╭─ Data records

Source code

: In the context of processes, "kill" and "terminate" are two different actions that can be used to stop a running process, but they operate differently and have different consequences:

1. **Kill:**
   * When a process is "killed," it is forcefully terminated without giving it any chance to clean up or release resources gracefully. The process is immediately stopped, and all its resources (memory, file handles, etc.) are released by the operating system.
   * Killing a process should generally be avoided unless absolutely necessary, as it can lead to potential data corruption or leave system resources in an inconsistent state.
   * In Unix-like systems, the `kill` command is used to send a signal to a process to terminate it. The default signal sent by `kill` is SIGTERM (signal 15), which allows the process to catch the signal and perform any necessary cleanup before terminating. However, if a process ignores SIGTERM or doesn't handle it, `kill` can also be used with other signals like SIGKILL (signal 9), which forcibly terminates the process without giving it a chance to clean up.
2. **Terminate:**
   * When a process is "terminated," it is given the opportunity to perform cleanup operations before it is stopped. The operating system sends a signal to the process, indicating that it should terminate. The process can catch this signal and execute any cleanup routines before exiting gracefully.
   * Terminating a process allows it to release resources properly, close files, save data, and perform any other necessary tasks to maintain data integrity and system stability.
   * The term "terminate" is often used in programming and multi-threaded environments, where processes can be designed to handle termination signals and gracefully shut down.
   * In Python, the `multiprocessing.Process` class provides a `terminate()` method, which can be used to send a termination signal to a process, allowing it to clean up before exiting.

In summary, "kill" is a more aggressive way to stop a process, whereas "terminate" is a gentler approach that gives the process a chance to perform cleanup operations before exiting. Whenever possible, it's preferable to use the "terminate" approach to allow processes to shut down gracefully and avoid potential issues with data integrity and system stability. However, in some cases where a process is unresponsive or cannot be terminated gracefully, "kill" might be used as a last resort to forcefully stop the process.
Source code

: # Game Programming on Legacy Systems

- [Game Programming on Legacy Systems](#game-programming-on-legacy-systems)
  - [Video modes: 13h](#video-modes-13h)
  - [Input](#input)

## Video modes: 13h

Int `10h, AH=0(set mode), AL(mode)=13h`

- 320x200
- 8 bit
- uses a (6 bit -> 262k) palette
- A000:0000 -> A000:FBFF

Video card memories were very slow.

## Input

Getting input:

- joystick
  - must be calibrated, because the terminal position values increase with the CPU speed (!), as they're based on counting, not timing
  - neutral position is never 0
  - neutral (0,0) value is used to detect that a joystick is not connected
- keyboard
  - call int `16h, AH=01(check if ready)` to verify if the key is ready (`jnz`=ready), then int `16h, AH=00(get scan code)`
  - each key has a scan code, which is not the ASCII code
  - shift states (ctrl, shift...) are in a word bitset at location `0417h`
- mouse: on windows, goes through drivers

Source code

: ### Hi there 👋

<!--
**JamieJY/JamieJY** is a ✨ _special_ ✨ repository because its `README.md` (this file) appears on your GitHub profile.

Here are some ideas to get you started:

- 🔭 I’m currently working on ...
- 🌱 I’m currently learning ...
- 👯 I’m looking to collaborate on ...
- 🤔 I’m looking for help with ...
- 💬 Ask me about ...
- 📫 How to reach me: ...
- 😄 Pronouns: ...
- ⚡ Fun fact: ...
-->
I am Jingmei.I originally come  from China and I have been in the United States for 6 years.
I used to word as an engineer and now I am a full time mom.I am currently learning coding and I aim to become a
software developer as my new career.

╰─

__Directive__: Write out the lines above, starting at the line that contains "- 👯 I’m looking to collaborate on ..." and ending with the final line, and nothing else; copy them exactly.

__Answer box__:
- 👯 I’m looking to collaborate on ...
- 🤔 I’m looking for help with ...
- 💬 Ask me about ...
- 📫 How to reach me: ...
- 😄 Pronouns: ...
- ⚡ Fun fact: ...
-->
I am Jingmei.I originally come  from China and I have been in the United States for 6 years.
I used to word as an engineer and now I am a full time mom.I am currently learning coding and I aim to become a
software developer as my new career.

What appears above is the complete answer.